Monday 12 March 2012

The Death of Chatterton

A couple of weeks ago I took a trip to Bristol and ended up wandering lost in a failed effort to find actual Bristol from the station (this is more difficult than it sounds). As it transpires, however, ending up somewhat off the usual route can be a blessing in disguise, and I found myself, through fate or idiocy, stumbling upon this unfortunate looking property curiously marooned between two very busy roads. The house, as a little oval plaque helpfully informed me, in which 18th Century poet Thomas Chatterton was born. Chatterton was something of a child prodigy - an extremely gifted young poet who took to forgery in an attempt to have his work respected, convincing many that he had discovered a collection of songs written by a fictional medieval monk called Thomas Rowley. He later commited suicide having moved to London and failed to make a living from his work.

I am not a particular fan of Thomas Chatterton - his poetry contains altogether far too many e's for my liking:

The boddynge flourettes bloshes atte the lyghte;
The mees be sprenged wyth the yellowe hue;
Ynn daiseyd mantels ys the mountayne dyghte;
The nesh yonge coweslepe bendethe wyth the dewe;
The trees enlefed, yntoe Heavenne straughte,
Whenn gentle wyndes doe blowe to whestlyng dynne ys broughte.


I am, however, a big fan of Henry Wallis' painting 'The Death of Chatterton' - in fact it has always been one of my favourite paintings without my really knowing why.

I think now, having happened upon this curious house in the way I did, it has become clearer - both painting and house seem to exude an air of hopelessness and abandon. Chatterton, in this painting, a great and later to be widely renowned poet, is presented as a desperate young boy having torn up his manuscripts and swallowed the arsenic that ended his life. On looking at it, it is as if we have discovered the lost shell of something that was once great and is now empty - and this is how it felt to see the house. Boarded up, falling apart; the last house standing where many once stood, and now surrounded by busy, oblivious traffic.
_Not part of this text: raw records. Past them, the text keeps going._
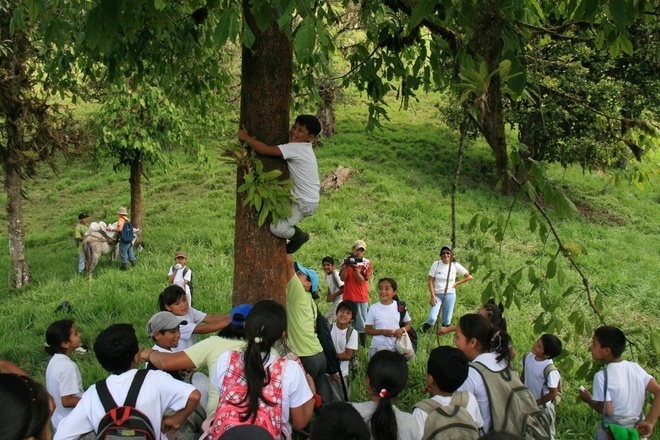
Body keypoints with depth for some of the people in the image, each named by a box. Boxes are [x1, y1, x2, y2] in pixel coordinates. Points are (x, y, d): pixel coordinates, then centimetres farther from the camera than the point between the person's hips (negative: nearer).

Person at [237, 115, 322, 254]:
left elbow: (264, 150, -27)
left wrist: (245, 137, -15)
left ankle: (299, 236, 12)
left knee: (277, 228, -14)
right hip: (303, 198, 10)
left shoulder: (296, 148, -23)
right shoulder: (302, 147, 6)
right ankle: (298, 235, 28)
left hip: (306, 203, -10)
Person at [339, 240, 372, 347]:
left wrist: (355, 267, -20)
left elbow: (361, 280, -8)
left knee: (361, 324, -1)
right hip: (348, 297, 2)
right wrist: (346, 265, -14)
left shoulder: (366, 263, 0)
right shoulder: (346, 261, 7)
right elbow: (342, 278, -2)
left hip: (361, 298, -2)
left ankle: (363, 345, 3)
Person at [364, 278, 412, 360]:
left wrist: (402, 330, -15)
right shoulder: (374, 308, -9)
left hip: (396, 348, 1)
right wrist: (382, 332, -19)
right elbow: (367, 330, -3)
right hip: (378, 348, -1)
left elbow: (408, 325, 7)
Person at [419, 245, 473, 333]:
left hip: (450, 295, 2)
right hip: (437, 295, -1)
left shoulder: (455, 265, -2)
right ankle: (424, 328, 17)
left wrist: (456, 283, 0)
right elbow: (431, 281, -4)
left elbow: (469, 276, 5)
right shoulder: (436, 264, -5)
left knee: (447, 320, 6)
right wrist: (432, 296, -11)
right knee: (432, 318, -14)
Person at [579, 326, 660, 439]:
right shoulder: (636, 368, -2)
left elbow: (606, 411, -19)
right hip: (637, 431, 5)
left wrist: (588, 399, -2)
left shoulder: (602, 376, -19)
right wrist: (649, 421, -6)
The house looked as ghostly and lost as the child in the painting - both exist now as material objects that have travelled from a time where they made sense to now, in a modern setting - a busy street, an art gallery - and every so often somebody like me will come along, read the plaque, think a while, and then pass and continue with their modern lives. The difference is, the painting is in a frame on a wall behind a velvet rope, and the building, having fairly recently been occupied by squatters (English Literature students apparantly attempting to renovate the property), has now been boarded up and protected by the somewhat less glamorous 'velvet rope' of Sitexorbis empty property security company.

2 comments:

!*#? said...

Did you go left instead of right out of temple meads? Actually even if you did go right it's not that obvious how to get to the center... sill Bristol!

Unknown said...

Nope I went right and sort of headed for the spire which usually serves me well but it deceived me!